Hair and debris in the pivot area. Cut hair, chemical residue, and dust that accumulate around the pivot act as abrasives between the hit point surfaces. Regular cleaning and oiling of the pivot area significantly slows hit point wear.
Dropping shears. Impact can dent or deform the hit point surfaces. Even if the blades and edge look fine after a drop, check the hit point area for damage.
Incorrect sharpening. A sharpener who disassembles your shears for sharpening and does not properly inspect and service the hit point during reassembly is leaving a critical maintenance step undone. According to industry maintenance standards, a proper professional sharpening service includes hit point inspection, and replacement of consumables like washers and bumpers.
What to Tell Your Sharpener
When you bring your shears in for service, specifically ask about the hit point. Here is what to say:
“Can you inspect the hit point and ride area? My shears have been folding hair in the middle section, and I think the hit point may be worn.”
A qualified sharpener will know exactly what you mean. They will disassemble the shears, inspect the hit point surfaces, and either polish them back to specification or recommend replacement parts (some manufacturers use resin packing in the ride area that can be replaced).
If your sharpener does not know what a hit point is, or tells you that a sharpening will fix a folding problem, find a different sharpener. Sharpening addresses the blade edge. Hit point wear is a separate mechanical issue that requires separate attention.
Some manufacturers include hit point service as part of their factory maintenance program. If your shears are still within the manufacturer’s service network, this is often the best option. The factory technicians know the exact specifications for your model’s hit point geometry.
Hit Point Maintenance Between Services
You cannot restore a worn hit point yourself. That requires professional tooling. But you can dramatically slow the wear process:
Keep the pivot area clean. After every client, use a soft cloth to wipe around the pivot screw. Remove any visible hair or debris.
Oil the pivot regularly. A drop of shear oil on the pivot screw area, followed by several open-and-close cycles to distribute it, keeps the hit point surfaces lubricated and reduces metal on metal wear.
Maintain proper tension. Check tension at least weekly. The gravity test described above takes seconds. Keeping tension in the correct range prevnts the wobble that causes uneven hit point wear.
Store shears closed. Open shears are vulnerable to impacts on the exposed hit point surfaces. Always store with blades closed in a case.
The Hit Point and New Shears
If you just bought new shears, the hit point is part of the break-in process. The hit point surfaces on new shears have not yet polished each other into their final conformation. During the first 10 to 20 haircuts, the surfaces seat against each other and the action smoothes out. This is partly why Japanese manufacturers recommend a narashi-giri (慣らし切り) break-in period starting with soft hair.
The Big Picture
The hit point is probably the least discussed and most important part of your shears. A perfect edge with a worn hit point produces mediocre cuts. A good edge with a well-maintained hit point produces excellent cuts.

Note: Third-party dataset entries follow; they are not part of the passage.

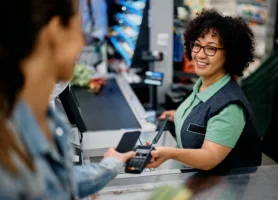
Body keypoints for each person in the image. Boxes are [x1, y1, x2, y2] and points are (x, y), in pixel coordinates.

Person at [0, 0, 136, 199]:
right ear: (55, 31)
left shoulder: (47, 120)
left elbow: (60, 182)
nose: (82, 42)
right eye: (77, 28)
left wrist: (109, 166)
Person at [147, 9, 262, 172]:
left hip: (222, 188)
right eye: (197, 45)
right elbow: (203, 116)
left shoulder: (230, 106)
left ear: (229, 54)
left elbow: (210, 157)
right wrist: (180, 115)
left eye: (211, 48)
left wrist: (170, 153)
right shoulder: (203, 84)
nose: (200, 55)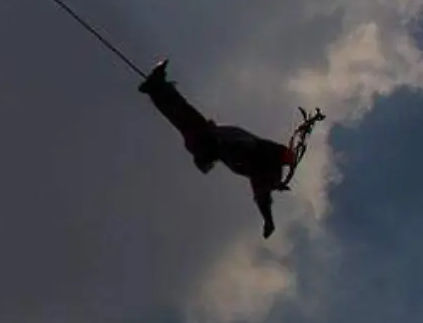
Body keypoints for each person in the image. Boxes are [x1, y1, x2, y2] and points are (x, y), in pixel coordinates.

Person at [138, 59, 323, 238]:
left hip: (215, 144)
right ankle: (156, 88)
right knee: (184, 117)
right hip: (218, 141)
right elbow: (262, 187)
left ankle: (157, 88)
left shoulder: (265, 171)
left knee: (184, 117)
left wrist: (268, 220)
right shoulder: (266, 156)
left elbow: (262, 197)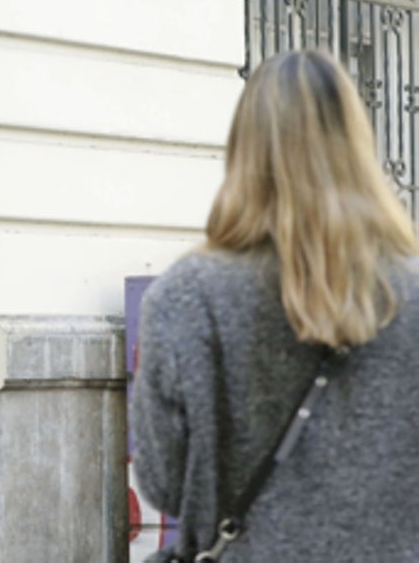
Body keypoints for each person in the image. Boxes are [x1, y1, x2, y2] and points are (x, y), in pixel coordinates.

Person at [132, 49, 419, 561]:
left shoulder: (187, 296)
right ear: (358, 146)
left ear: (244, 151)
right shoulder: (410, 291)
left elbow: (163, 483)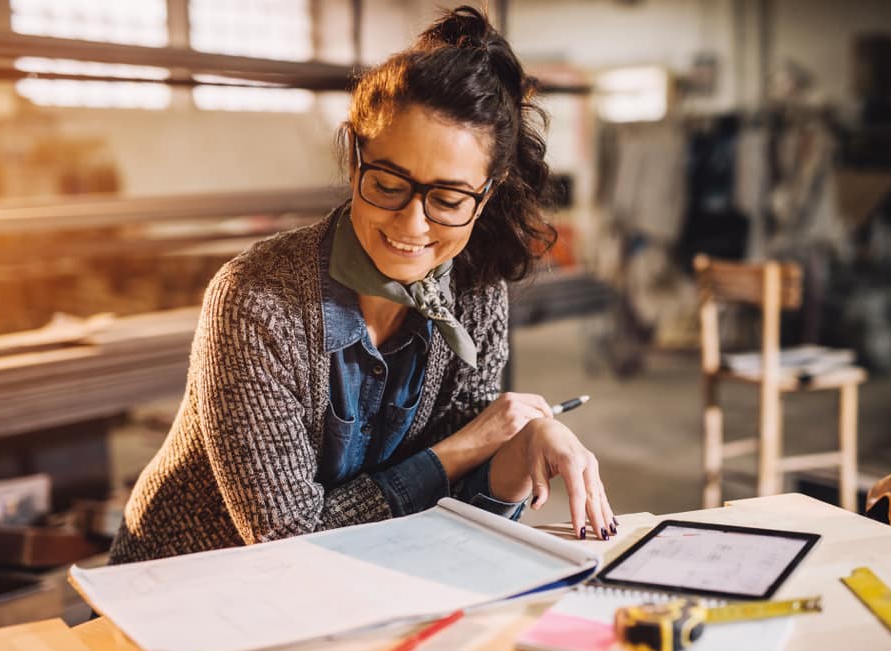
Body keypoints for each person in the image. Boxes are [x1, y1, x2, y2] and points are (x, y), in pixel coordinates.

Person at [108, 5, 615, 566]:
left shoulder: (475, 295)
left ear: (486, 195)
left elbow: (455, 510)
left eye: (447, 200)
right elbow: (288, 541)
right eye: (389, 183)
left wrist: (520, 456)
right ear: (355, 160)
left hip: (356, 580)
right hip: (184, 587)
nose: (412, 224)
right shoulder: (256, 302)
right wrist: (462, 449)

Japanese shear education gets this right by treating the hit point as fundamental knowledge.
Next time your shears feel “off” and you cannot figure out why, look at the pivot. The answer is usually right there, in a smooth surface smaller than your thumbnail that nobody told you about.
Sources: Hit point anatomy and function from Japanese technical shear references and manufacturer documentation. Gravity tension test methodology from Kasho care instructions. Hit point service standards from Japanese sharpening specialist protocols. Narashi-giri connection from Naruto Scissors care documentation.